After working as an interrogator for a U.S. military contractor in Iraq, Eric Fair took a job as an analyst for the National Security Agency. When he went to the NSA, Fair was reckoning with the torture of Iraqi prisoners, torture he had witnessed and in which he had participated.
Fair would go on to write a memoir detailing his experiences in Iraq; the book, Consequence, was published last month.
In Consequence, he recounts the daily work of manipulating and mistreating prisoners even as he became disillusioned with the idea that such interrogations produced any intelligence of value.

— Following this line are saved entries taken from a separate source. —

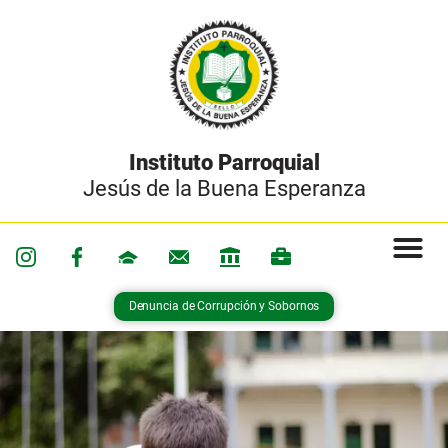
Instituto Parroquial
Jesús de la Buena Esperanza
Denuncia de Corrupción y Sobornos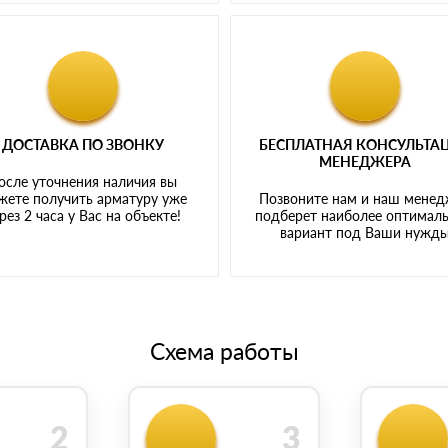
ДОСТАВКА ПО ЗВОНКУ
БЕСПЛАТНАЯ КОНСУЛЬТА
МЕНЕДЖЕРА
осле уточнения наличия вы
жете получить арматуру уже
Позвоните нам и наш мене
рез 2 часа у Вас на объекте!
подберет наиболее оптимал
вариант под Ваши нужд
Схема работы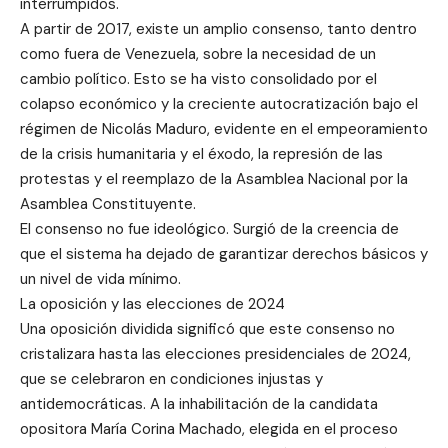
interrumpidos.
A partir de 2017, existe un amplio consenso, tanto dentro
como fuera de Venezuela, sobre la necesidad de un
cambio político. Esto se ha visto consolidado por el
colapso económico y la creciente autocratización bajo el
régimen de Nicolás Maduro, evidente en el empeoramiento
de la crisis humanitaria y el éxodo, la represión de las
protestas y el reemplazo de la Asamblea Nacional por la
Asamblea Constituyente.
El consenso no fue ideológico. Surgió de la creencia de
que el sistema ha dejado de garantizar derechos básicos y
un nivel de vida mínimo.
La oposición y las elecciones de 2024
Una oposición dividida significó que este consenso no
cristalizara hasta las elecciones presidenciales de 2024,
que se celebraron en condiciones injustas y
antidemocráticas. A la inhabilitación de la candidata
opositora María Corina Machado, elegida en el proceso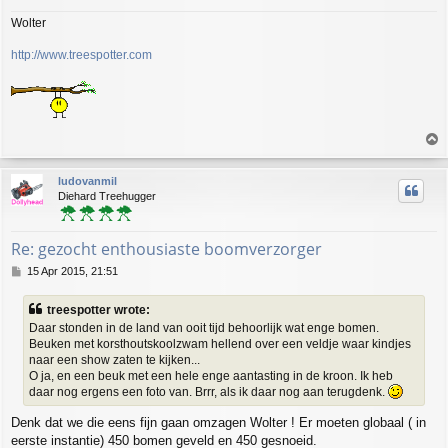
Wolter
http://www.treespotter.com
T
o
p
ludovanmil
Diehard Treehugger
Re: gezocht enthousiaste boomverzorger
P
15 Apr 2015, 21:51
o
s
treespotter wrote:
t
Daar stonden in de land van ooit tijd behoorlijk wat enge bomen.
Beuken met korsthoutskoolzwam hellend over een veldje waar kindjes
naar een show zaten te kijken...
O ja, en een beuk met een hele enge aantasting in de kroon. Ik heb
daar nog ergens een foto van. Brrr, als ik daar nog aan terugdenk.
Denk dat we die eens fijn gaan omzagen Wolter ! Er moeten globaal ( in
eerste instantie) 450 bomen geveld en 450 gesnoeid.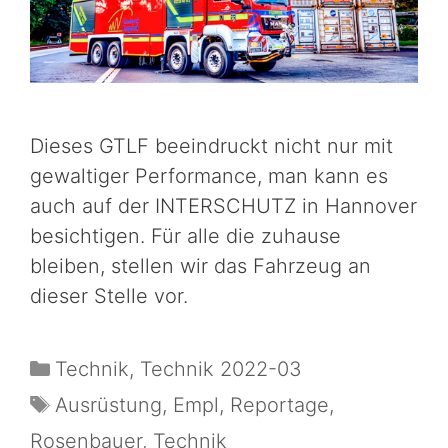
Dieses GTLF beeindruckt nicht nur mit
gewaltiger Performance, man kann es
auch auf der INTERSCHUTZ in Hannover
besichtigen. Für alle die zuhause
bleiben, stellen wir das Fahrzeug an
dieser Stelle vor.
Technik
,
Technik 2022-03
Ausrüstung
,
Empl
,
Reportage
,
Rosenbauer
,
Technik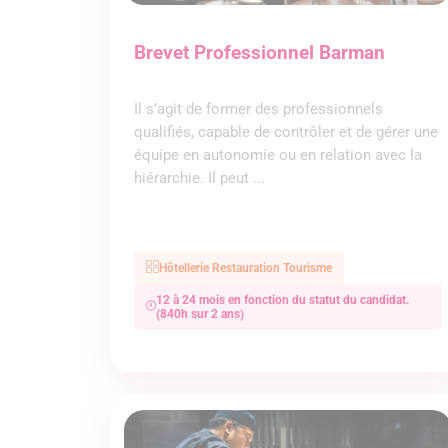
Brevet Professionnel Barman
Il s’agit de former des professionnels
qualifiés, capable de contrôler et de gérer une
équipe en autonomie ou en relation avec la
hiérarchie. Il peut ...
Hôtellerie Restauration Tourisme
12 à 24 mois en fonction du statut du candidat.
(840h sur 2 ans)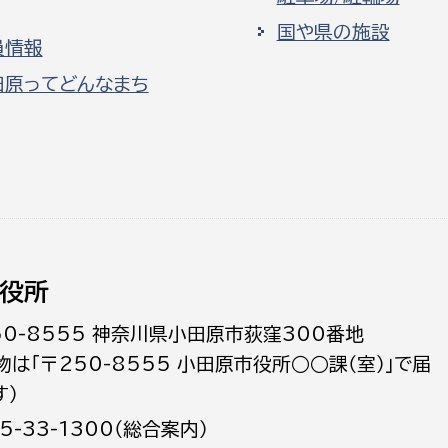
国や県の施設
員情報
田原ってどんなまち
役所
50-8555 神奈川県小田原市荻窪300番地
物は「〒250-8555 小田原市役所○○課（室）」で届
す）
5-33-1300（総合案内）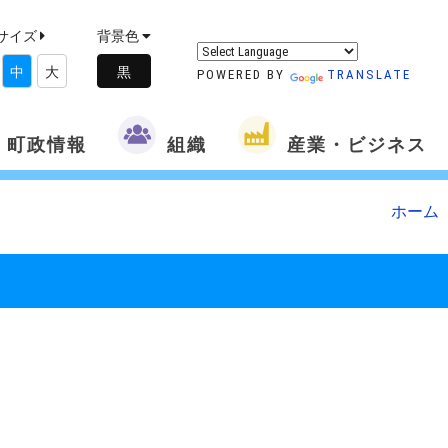
サイズ
背景色
中
大
POWERED BY
TRANSLATE
町政情報
組織
産業・ビジネス
ホーム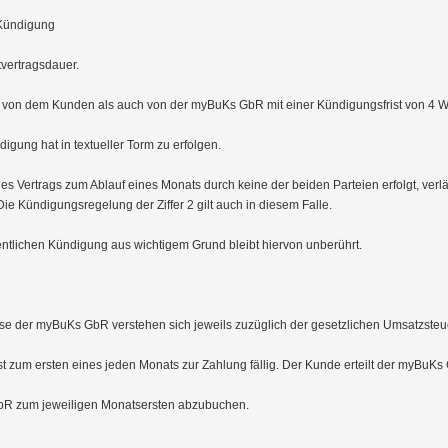
 Kündigung

vertragsdauer. 

l von dem Kunden als auch von der myBuKs GbR mit einer Kündigungsfrist von 4 
gung hat in textueller Torm zu erfolgen.

s Vertrags zum Ablauf eines Monats durch keine der beiden Parteien erfolgt, verläng
e Kündigungsregelung der Ziffer 2 gilt auch in diesem Falle.

ntlichen Kündigung aus wichtigem Grund bleibt hiervon unberührt.

e der myBuKs GbR verstehen sich jeweils zuzüglich der gesetzlichen Umsatzsteue
ist zum ersten eines jeden Monats zur Zahlung fällig. Der Kunde erteilt der myBuKs
bR zum jeweiligen Monatsersten abzubuchen.
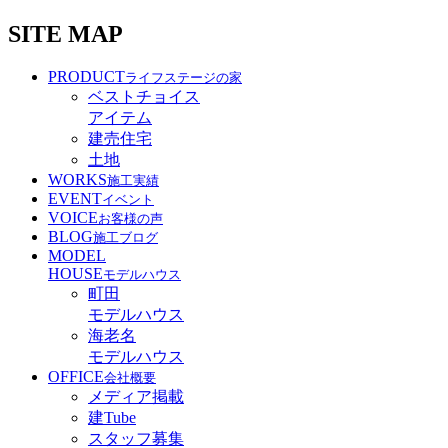
SITE MAP
PRODUCT
ライフステージの家
ベストチョイス
アイテム
建売住宅
土地
WORKS
施工実績
EVENT
イベント
VOICE
お客様の声
BLOG
施工ブログ
MODEL
HOUSE
モデルハウス
町田
モデルハウス
海老名
モデルハウス
OFFICE
会社概要
メディア掲載
建Tube
スタッフ募集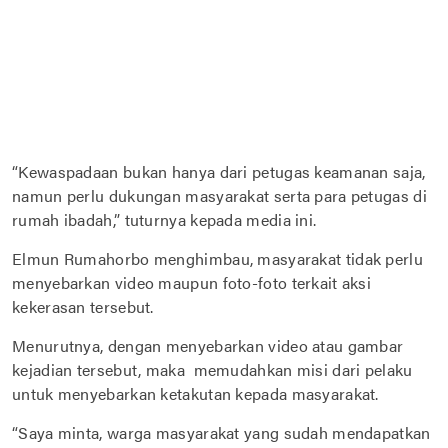
“Kewaspadaan bukan hanya dari petugas keamanan saja,
namun perlu dukungan masyarakat serta para petugas di
rumah ibadah,” tuturnya kepada media ini.
Elmun Rumahorbo menghimbau, masyarakat tidak perlu
menyebarkan video maupun foto-foto terkait aksi
kekerasan tersebut.
Menurutnya, dengan menyebarkan video atau gambar
kejadian tersebut, maka memudahkan misi dari pelaku
untuk menyebarkan ketakutan kepada masyarakat.
“Saya minta, warga masyarakat yang sudah mendapatkan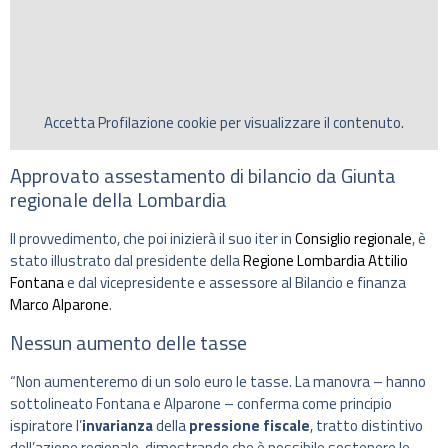
Accetta
Profilazione
cookie per visualizzare il contenuto.
Approvato assestamento di bilancio da Giunta
regionale della Lombardia
Il provvedimento, che poi inizierà il suo iter in
Consiglio regionale
, è
stato illustrato dal presidente della
Regione Lombardia
Attilio
Fontana
e dal vicepresidente e assessore al Bilancio e finanza
Marco Alparone
.
Nessun aumento delle tasse
“Non aumenteremo di un solo euro le tasse. La manovra – hanno
sottolineato Fontana e Alparone – conferma come principio
ispiratore l’
invarianza
della
pressione fiscale
, tratto distintivo
dell’azione regionale, dimostrando che è possibile sostenere le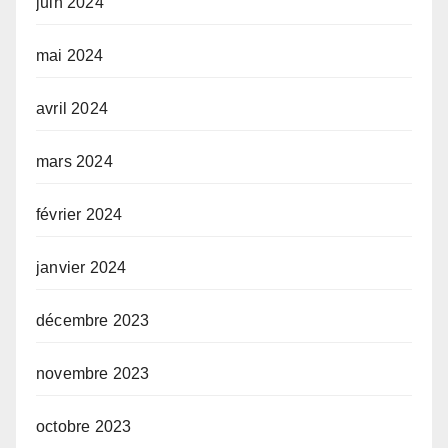
juin 2024
mai 2024
avril 2024
mars 2024
février 2024
janvier 2024
décembre 2023
novembre 2023
octobre 2023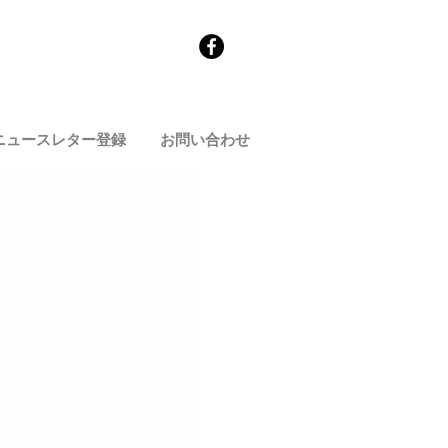
ニュースレター登録
お問い合わせ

He writes about shoving detainees into walls and throwing chairs, seeing men naked in freezing temperatures and subjecting them to sleep deprivation. He sees detainees being struck by other interrogators. He describes a technique known as the “Palestinian chair,” rumored to have been taught to U.S. forces by Israeli interrogators. Fair describes the torture of one Iraqi detainee in the chair in excruciating detail. “His hands are tied to his ankles. The chair forces him to lean forward in a crouch, forcing all of his weight onto his thighs. … He is blindfolded. His head has collapsed into his chest. He wheezes and gasps for air. There is a pool of urine at his feet.”
He writes, “I am not disgusted by my actions” is readable amid the black bars. So is “I am disgusted by how good it felt to wield power.”